Dokładnie.
Przy kocie lepiej wykonywać miękkie, płynne ruchy.
Jeśli głaszczesz kota, i gwałtownie machniesz ręką/odsuniesz rękę -najprawdopodobniej kot będzie usiłował ruszającą się rękę złapać odruchowo -pazurami i zębami. I najprawdopodobniej wcale Ci nie przebije skóry, jedynie unieruchomi rękę. Maluch może nie mieć wyczucia.
Jeśli złapie -nigdy nie należy ręki gwałtowanie wyrywać, bo kot będzie usiłował ją przytrzymać - i przy szarpnięciu poharatasz sobie rękę o zęby i pazury kota. Wystarczy rękę chwilkę przytrzymać nieruchomo i kot zwolni uścisk, a potem delikatnie zabrać rękę/ w razie potrzeby delikatnie przytrzymując kocie łapy czy głowę.

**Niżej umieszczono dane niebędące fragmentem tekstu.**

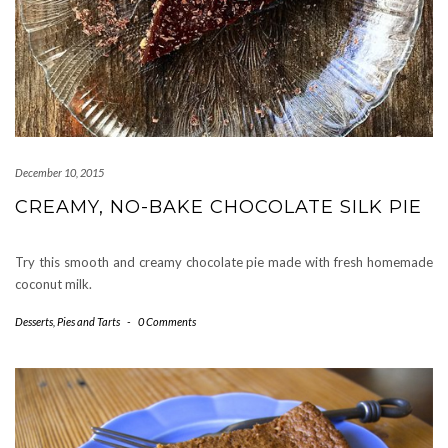
December 10, 2015
CREAMY, NO-BAKE CHOCOLATE SILK PIE
Try this smooth and creamy chocolate pie made with fresh homemade
coconut milk.
Desserts
,
Pies and Tarts
-
0 Comments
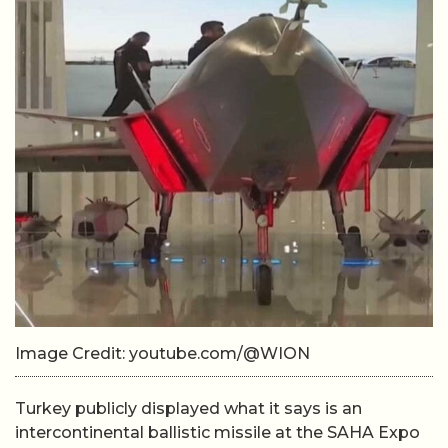
Image Credit: youtube.com/@WION
Turkey publicly displayed what it says is an
intercontinental ballistic missile at the SAHA Expo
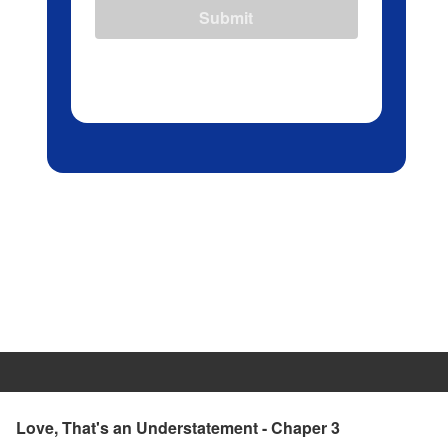
Submit
Love, That's an Understatement - Chaper 3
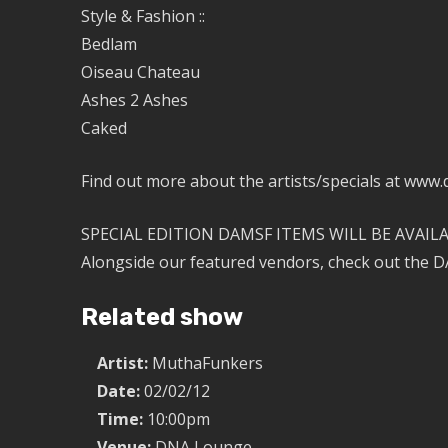
Style & Fashion ::
Bedlam
Oiseau Chateau
Ashes 2 Ashes
Caked
Find out more about the artists/specials at www
SPECIAL EDITION DAMSF ITEMS WILL BE AVAILA
Alongside our featured vendors, check out the DA
Related show
Artist:
MuthaFunkers
Date:
02/02/12
Time:
10:00pm
Venue:
DNA Lounge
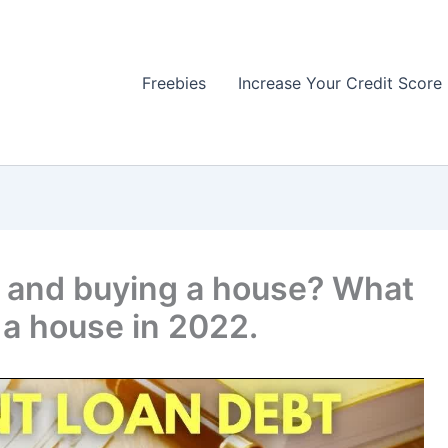
Freebies
Increase Your Credit Score
t and buying a house? What
 a house in 2022.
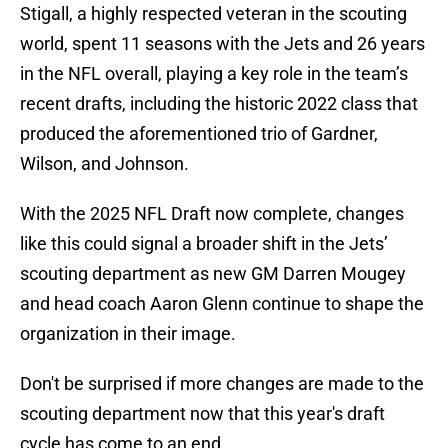
Stigall, a highly respected veteran in the scouting
world, spent 11 seasons with the Jets and 26 years
in the NFL overall, playing a key role in the team’s
recent drafts, including the historic 2022 class that
produced the aforementioned trio of Gardner,
Wilson, and Johnson.
With the 2025 NFL Draft now complete, changes
like this could signal a broader shift in the Jets’
scouting department as new GM Darren Mougey
and head coach Aaron Glenn continue to shape the
organization in their image.
Don't be surprised if more changes are made to the
scouting department now that this year's draft
cycle has come to an end.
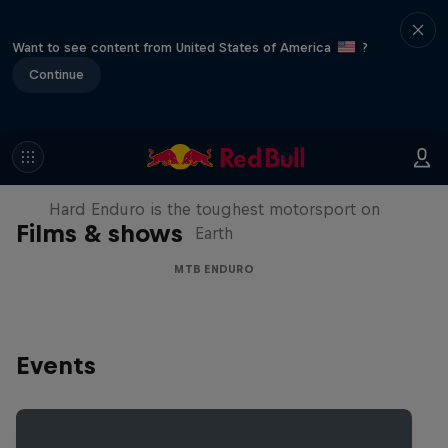
Want to see content from United States of America
?
Continue
Hard Enduro 2025: The Hardest
Season Yet?
Hard Enduro is the toughest motorsport on
Films & shows
Earth
MTB ENDURO
Events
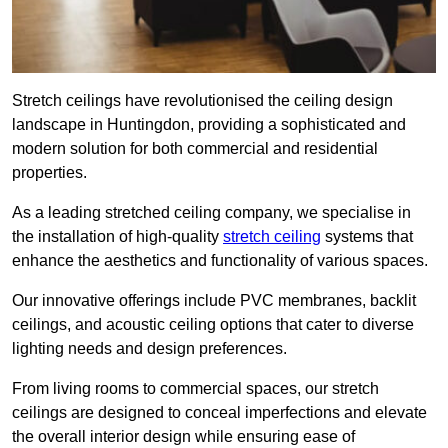
Stretch ceilings have revolutionised the ceiling design
landscape in Huntingdon, providing a sophisticated and
modern solution for both commercial and residential
properties.
As a leading stretched ceiling company, we specialise in
the installation of high-quality
stretch ceiling
systems that
enhance the aesthetics and functionality of various spaces.
Our innovative offerings include PVC membranes, backlit
ceilings, and acoustic ceiling options that cater to diverse
lighting needs and design preferences.
From living rooms to commercial spaces, our stretch
ceilings are designed to conceal imperfections and elevate
the overall interior design while ensuring ease of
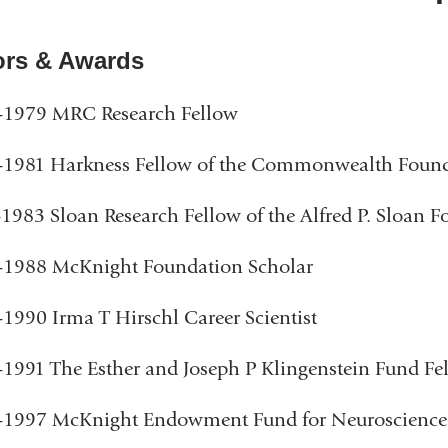
rs & Awards
-1979 MRC Research Fellow
-1981 Harkness Fellow of the Commonwealth Foun
1983 Sloan Research Fellow of the Alfred P. Sloan 
-1988 McKnight Foundation Scholar
1990 Irma T Hirschl Career Scientist
1991 The Esther and Joseph P Klingenstein Fund Fe
-1997 McKnight Endowment Fund for Neuroscienc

Koty, bywa,nadmiernie ekscytują sie przy głaskaniu, i nagle łapią głaszczącą rękę w zęby . Wtedy trzeba spokojnie rękę przytrzymać chwilę nieruchomo, i jak kot zwolni uścisk, delikatnie zabrać. Wtedy na ręce nie zostają żadne ślady po zębach. Bo kot wtedy nie gryzie, ale jedynie przytrzymuje rękę/blokuje.